Exercise aim: Will you transcribe all the entries word for word, skipping the pictures they hold?

Stored data:
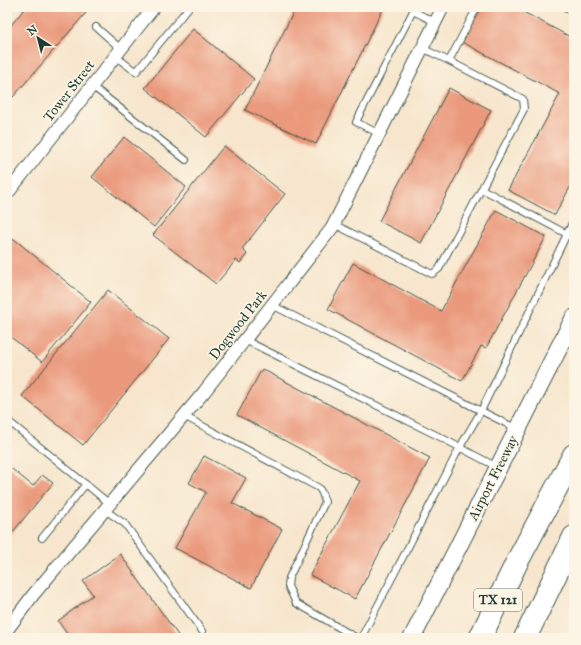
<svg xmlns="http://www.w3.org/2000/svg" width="581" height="645" font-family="'IM FELL Great Primer',serif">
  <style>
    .building { fill: #ea997b }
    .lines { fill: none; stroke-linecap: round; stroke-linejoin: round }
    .lane-casing { stroke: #3f564b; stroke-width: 8 }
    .street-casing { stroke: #3f564b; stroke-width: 14 }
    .secondary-casing { stroke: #3f564b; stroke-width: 19 }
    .highway-casing { stroke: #3f564b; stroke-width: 24 }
    .lane { stroke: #fff; stroke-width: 6 }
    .street { stroke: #fff; stroke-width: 12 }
    .secondary { stroke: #fff; stroke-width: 17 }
    .highway { stroke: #fff; stroke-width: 22 }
    .labels { text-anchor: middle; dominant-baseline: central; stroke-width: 3.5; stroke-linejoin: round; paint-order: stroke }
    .shield { fill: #fcf5e5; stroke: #617469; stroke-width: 1 }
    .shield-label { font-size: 13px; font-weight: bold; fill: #1f3d34 }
    .street-label { font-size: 14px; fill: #1f3d34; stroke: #fcf5e5 }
  </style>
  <rect width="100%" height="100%" fill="#fcf5e5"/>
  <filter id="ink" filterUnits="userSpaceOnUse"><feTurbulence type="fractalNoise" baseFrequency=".025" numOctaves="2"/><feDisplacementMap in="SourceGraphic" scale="8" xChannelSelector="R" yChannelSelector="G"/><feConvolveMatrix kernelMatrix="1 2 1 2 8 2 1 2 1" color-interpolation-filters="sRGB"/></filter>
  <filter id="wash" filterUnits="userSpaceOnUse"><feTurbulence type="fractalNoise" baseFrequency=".012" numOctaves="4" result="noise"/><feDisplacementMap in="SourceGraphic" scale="16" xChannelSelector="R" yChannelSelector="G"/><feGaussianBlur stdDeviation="0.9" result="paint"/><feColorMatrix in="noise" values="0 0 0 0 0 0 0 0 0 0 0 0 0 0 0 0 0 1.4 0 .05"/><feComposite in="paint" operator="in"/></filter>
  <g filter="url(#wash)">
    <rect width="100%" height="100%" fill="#f7e6cd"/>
    <g id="blocks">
      <path class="building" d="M26 7H91L13 97 7 92V30Z
        M296 7H384L316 144 245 110Z
        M481 7H514L574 39V180L555 215 508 190 560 94 462 42Z
        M193 29 254 79 206 137 145 88Z
        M449 88 491 110 421 243 379 221Z
        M124 137 186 187 154 227 92 177Z
        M224 146 285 194 242 249 247 254 240 263 236 260 216 284 153 235Z
        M496 210 546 237 486 348 481 346 462 381 328 309 353 263 441 311Z
        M14 239 91 302 42 362 7 334V248Z
        M108 290 169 339 83 445 22 396Z
        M262 369 430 458 355 599 310 575 360 481 237 415Z
        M204 456 246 478 232 503 282 529 251 588 175 548 206 492 189 483Z
        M7 465 33 486 42 475 53 483 7 539Z
        M120 554 180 638H70L58 621 93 595 83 581Z"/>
    </g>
  </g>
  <g filter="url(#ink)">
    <use href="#blocks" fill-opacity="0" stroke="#3f564b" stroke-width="1"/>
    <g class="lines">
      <g class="lane-casing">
        <path id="lane" d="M565 7 574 12
          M96 27 121 49
          M422 48 449 61
          M115 56 136 72 189 7
          M92 86 186 160
          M380 134 356 122 413 11 435 22
          M482 189 567 234 574 219
          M334 224 432 274 439 269 524 109 523 99 449 61 477 7
          M272 305 517 429
          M245 340 440 437 497 467
          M184 416 319 488 322 493 325 502 289 578 288 586 296 603 357 638
          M7 420 110 504
          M105 510 125 524 202 631
          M42 538 86 484
          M7 637 9 638
          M361 638 460 447 481 411 567 234 574 238"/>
      </g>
      <g class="street-casing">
        <path id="street" d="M7 194 154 7
          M7 630 33 595 204 392 332 228 443 7"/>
      </g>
      <g class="secondary-casing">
        <path id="secondary" d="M412 638 574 318"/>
      </g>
      <g class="highway-casing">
        <path id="highway" d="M480 638 517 562 574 455
          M525 638 574 537"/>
      </g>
      <use href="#lane" class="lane"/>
      <use href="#street" class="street"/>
      <use href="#secondary" class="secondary"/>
      <use href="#highway" class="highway"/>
    </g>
  </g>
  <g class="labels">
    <rect class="shield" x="474" y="589" width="48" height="22" rx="3"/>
    <g class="shield-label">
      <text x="498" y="600">TX 121</text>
    </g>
    <g class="street-label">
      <text transform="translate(69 91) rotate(-52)">Tower Street</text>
      <text transform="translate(238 325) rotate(-52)">Dogwood Park</text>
      <text transform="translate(493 478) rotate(-63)">Airport Freeway</text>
    </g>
  </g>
  <rect width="581" height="645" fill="none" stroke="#fcf5e5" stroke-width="24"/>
  <g transform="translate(38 38) rotate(324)" stroke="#fcf5e5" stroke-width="3" paint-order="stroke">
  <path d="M0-3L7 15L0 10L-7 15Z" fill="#1f3d34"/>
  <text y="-6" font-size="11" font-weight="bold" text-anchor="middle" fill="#1f3d34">N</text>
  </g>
</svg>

Solved exercise:
<svg xmlns="http://www.w3.org/2000/svg" width="581" height="645" font-family="'IM FELL Great Primer',serif">
  <style>
    .building { fill: #ea997b }
    .lines { fill: none; stroke-linecap: round; stroke-linejoin: round }
    .lane-casing { stroke: #3f564b; stroke-width: 8 }
    .street-casing { stroke: #3f564b; stroke-width: 14 }
    .secondary-casing { stroke: #3f564b; stroke-width: 19 }
    .highway-casing { stroke: #3f564b; stroke-width: 24 }
    .lane { stroke: #fff; stroke-width: 6 }
    .street { stroke: #fff; stroke-width: 12 }
    .secondary { stroke: #fff; stroke-width: 17 }
    .highway { stroke: #fff; stroke-width: 22 }
    .labels { text-anchor: middle; dominant-baseline: central; stroke-width: 3.5; stroke-linejoin: round; paint-order: stroke }
    .shield { fill: #fcf5e5; stroke: #617469; stroke-width: 1 }
    .shield-label { font-size: 13px; font-weight: bold; fill: #1f3d34 }
    .street-label { font-size: 14px; fill: #1f3d34; stroke: #fcf5e5 }
  </style>
  <rect width="100%" height="100%" fill="#fcf5e5"/>
  <filter id="ink" filterUnits="userSpaceOnUse"><feTurbulence type="fractalNoise" baseFrequency=".025" numOctaves="2"/><feDisplacementMap in="SourceGraphic" scale="8" xChannelSelector="R" yChannelSelector="G"/><feConvolveMatrix kernelMatrix="1 2 1 2 8 2 1 2 1" color-interpolation-filters="sRGB"/></filter>
  <filter id="wash" filterUnits="userSpaceOnUse"><feTurbulence type="fractalNoise" baseFrequency=".012" numOctaves="4" result="noise"/><feDisplacementMap in="SourceGraphic" scale="16" xChannelSelector="R" yChannelSelector="G"/><feGaussianBlur stdDeviation="0.9" result="paint"/><feColorMatrix in="noise" values="0 0 0 0 0 0 0 0 0 0 0 0 0 0 0 0 0 1.4 0 .05"/><feComposite in="paint" operator="in"/></filter>
  <g filter="url(#wash)">
    <rect width="100%" height="100%" fill="#f7e6cd"/>
    <g id="blocks">
      <path class="building" d="M26 7H91L13 97 7 92V30Z
        M296 7H384L316 144 245 110Z
        M481 7H514L574 39V180L555 215 508 190 560 94 462 42Z
        M193 29 254 79 206 137 145 88Z
        M449 88 491 110 421 243 379 221Z
        M124 137 186 187 154 227 92 177Z
        M224 146 285 194 242 249 247 254 240 263 236 260 216 284 153 235Z
        M496 210 546 237 486 348 481 346 462 381 328 309 353 263 441 311Z
        M14 239 91 302 42 362 7 334V248Z
        M108 290 169 339 83 445 22 396Z
        M262 369 430 458 355 599 310 575 360 481 237 415Z
        M204 456 246 478 232 503 282 529 251 588 175 548 206 492 189 483Z
        M7 465 33 486 42 475 53 483 7 539Z
        M120 554 180 638H70L58 621 93 595 83 581Z"/>
    </g>
  </g>
  <g filter="url(#ink)">
    <use href="#blocks" fill-opacity="0" stroke="#3f564b" stroke-width="1"/>
    <g class="lines">
      <g class="lane-casing">
        <path id="lane" d="M565 7 574 12
          M96 27 121 49
          M422 48 449 61
          M115 56 136 72 189 7
          M92 86 186 160
          M380 134 356 122 413 11 435 22
          M482 189 567 234 574 219
          M334 224 432 274 439 269 524 109 523 99 449 61 477 7
          M272 305 517 429
          M245 340 440 437 497 467
          M184 416 319 488 322 493 325 502 289 578 288 586 296 603 357 638
          M7 420 110 504
          M105 510 125 524 202 631
          M42 538 86 484
          M7 637 9 638
          M361 638 460 447 481 411 567 234 574 238"/>
      </g>
      <g class="street-casing">
        <path id="street" d="M7 194 154 7
          M7 630 33 595 204 392 332 228 443 7"/>
      </g>
      <g class="secondary-casing">
        <path id="secondary" d="M412 638 574 318"/>
      </g>
      <g class="highway-casing">
        <path id="highway" d="M480 638 517 562 574 455
          M525 638 574 537"/>
      </g>
      <use href="#lane" class="lane"/>
      <use href="#street" class="street"/>
      <use href="#secondary" class="secondary"/>
      <use href="#highway" class="highway"/>
    </g>
  </g>
  <g class="labels">
    <rect class="shield" x="474" y="589" width="48" height="22" rx="3"/>
    <g class="shield-label">
      <text x="498" y="600">TX 121</text>
    </g>
    <g class="street-label">
      <text transform="translate(69 91) rotate(-52)">Tower Street</text>
      <text transform="translate(238 325) rotate(-52)">Dogwood Park</text>
      <text transform="translate(493 478) rotate(-63)">Airport Freeway</text>
    </g>
  </g>
  <rect width="581" height="645" fill="none" stroke="#fcf5e5" stroke-width="24"/>
  <g transform="translate(38 38) rotate(324)" stroke="#fcf5e5" stroke-width="3" paint-order="stroke">
  <path d="M0-3L7 15L0 10L-7 15Z" fill="#1f3d34"/>
  <text y="-6" font-size="11" font-weight="bold" text-anchor="middle" fill="#1f3d34">N</text>
  </g>
</svg>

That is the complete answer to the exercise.